Es importante resaltar un concepto: la juventud ha sido una conquista de libertades de un grupo social a lo largo de la historia y con desigual éxito. Podemos rastrear la palabra juventud en la cultura occidental desde el siglo XVII, signada por el auge de la burguesía y sus banderas económicas y sociales. La juventud era un estado de preparación hacia la adultez productiva a través de la educación. En los hechos, sólo sucedía con los jóvenes varones burgueses. Ni mujeres, ni pobres ingresaban al sistema educativo. Mujeres a la casa y niños pobres a trabajar. Pero, en la medida que el acceso a la educación y el tiempo de permanencia en las escuelas se extendieron durante los siglos XIX y XX, la juventud se ensanchó. El pensamiento positivo consolidó la idea de la escuela como institución para la construcción de ciudadanos aptos –algunos para el trabajo, otros para la conducción de la sociedad.

No hubo equidad: la juventud no se ensanchó para todos y el trabajo no alcanzó para todos. La educación secundaria y la educación universitaria han estado lejos de las aspiraciones de los sectores populares hasta hace pocas décadas. Los niños, niñas y jóvenes atrapados en la brecha ocupacional entre lo que el sistema educativo no capta y el mercado laboral rechaza, se transformaron en objeto de políticas sociales. Instituciones tutelares, la justicia, iglesias, movimientos juveniles vinculados a credos y a organizaciones de trabajadores, se ocuparon de esa juventud popular no convertida aún en mano de obra. La política criminal acompañó las prácticas sociales hacia la juventud, enfatizando la persecución de algunas expresiones de pobreza, vagancia y protesta social.

-- EXTRACTOS DE DATOS --
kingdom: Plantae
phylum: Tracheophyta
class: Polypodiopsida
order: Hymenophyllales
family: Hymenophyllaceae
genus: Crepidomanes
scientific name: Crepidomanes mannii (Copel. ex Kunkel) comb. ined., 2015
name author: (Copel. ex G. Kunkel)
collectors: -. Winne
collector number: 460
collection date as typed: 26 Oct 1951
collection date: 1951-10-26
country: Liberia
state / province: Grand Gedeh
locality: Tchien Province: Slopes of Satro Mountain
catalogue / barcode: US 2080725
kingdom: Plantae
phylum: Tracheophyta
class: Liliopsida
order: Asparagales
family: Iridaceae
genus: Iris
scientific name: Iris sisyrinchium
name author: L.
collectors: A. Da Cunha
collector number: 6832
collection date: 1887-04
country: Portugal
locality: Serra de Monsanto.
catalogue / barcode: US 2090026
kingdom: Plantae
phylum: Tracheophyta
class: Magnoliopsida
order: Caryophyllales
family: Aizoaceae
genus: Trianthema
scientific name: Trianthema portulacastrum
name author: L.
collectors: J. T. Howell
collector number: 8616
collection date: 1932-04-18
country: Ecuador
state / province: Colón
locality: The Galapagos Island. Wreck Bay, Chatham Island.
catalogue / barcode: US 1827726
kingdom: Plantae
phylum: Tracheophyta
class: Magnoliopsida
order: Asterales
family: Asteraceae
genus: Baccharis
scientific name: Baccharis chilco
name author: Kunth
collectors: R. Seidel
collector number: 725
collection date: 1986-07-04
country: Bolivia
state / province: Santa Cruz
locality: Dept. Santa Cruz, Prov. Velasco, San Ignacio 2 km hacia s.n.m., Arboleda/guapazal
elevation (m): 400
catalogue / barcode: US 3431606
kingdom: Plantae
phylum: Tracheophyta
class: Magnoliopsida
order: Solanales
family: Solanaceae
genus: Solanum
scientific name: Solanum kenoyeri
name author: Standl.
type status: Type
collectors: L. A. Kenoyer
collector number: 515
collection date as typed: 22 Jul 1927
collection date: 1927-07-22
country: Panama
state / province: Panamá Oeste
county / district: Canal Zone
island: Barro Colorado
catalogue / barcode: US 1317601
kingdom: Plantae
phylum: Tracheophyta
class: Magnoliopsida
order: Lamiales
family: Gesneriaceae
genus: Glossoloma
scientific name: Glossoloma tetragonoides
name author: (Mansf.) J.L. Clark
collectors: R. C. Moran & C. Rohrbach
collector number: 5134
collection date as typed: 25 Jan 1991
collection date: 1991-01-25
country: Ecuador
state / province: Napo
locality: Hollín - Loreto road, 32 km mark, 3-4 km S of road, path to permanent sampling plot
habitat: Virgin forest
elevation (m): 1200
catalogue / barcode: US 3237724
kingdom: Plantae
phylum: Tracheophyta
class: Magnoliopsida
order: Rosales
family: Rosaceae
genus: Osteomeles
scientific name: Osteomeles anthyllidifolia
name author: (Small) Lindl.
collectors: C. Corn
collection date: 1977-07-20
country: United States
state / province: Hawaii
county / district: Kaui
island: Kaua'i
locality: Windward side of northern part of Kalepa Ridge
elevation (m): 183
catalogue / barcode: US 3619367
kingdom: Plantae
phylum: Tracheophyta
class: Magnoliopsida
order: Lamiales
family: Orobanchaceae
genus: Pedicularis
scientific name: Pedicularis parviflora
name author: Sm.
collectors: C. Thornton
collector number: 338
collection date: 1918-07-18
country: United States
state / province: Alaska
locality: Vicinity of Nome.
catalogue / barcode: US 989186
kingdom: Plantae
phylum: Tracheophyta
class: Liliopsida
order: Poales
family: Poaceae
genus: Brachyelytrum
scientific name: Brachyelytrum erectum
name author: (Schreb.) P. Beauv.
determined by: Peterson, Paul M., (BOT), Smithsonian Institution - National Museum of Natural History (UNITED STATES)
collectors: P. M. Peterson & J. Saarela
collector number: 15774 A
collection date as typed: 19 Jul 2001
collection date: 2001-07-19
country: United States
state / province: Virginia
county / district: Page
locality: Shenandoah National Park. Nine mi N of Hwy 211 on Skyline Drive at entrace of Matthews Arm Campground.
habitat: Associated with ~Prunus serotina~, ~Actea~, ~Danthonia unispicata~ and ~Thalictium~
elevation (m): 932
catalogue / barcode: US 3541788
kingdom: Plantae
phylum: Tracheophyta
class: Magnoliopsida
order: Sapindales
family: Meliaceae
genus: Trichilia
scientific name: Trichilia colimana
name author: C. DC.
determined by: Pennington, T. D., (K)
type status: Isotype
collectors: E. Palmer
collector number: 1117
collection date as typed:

-- CONSIGNA --
Por favor, responde estas preguntas sobre el texto acerca de la juventud.
(a) ¿Desde qué siglo se puede rastrear la palabra juventud en la cultura occidental?
(b) ¿Quiénes, en los hechos, vivían la juventud como preparación para la adultez productiva?
(c) ¿Quiénes se ocuparon de la juventud popular no convertida aún en mano de obra?

-- RESULTADO --
(a) Desde el siglo XVII.
(b) Solo los jóvenes varones burgueses.
(c) Instituciones tutelares, la justicia, iglesias y movimientos juveniles vinculados a credos y a organizaciones de trabajadores.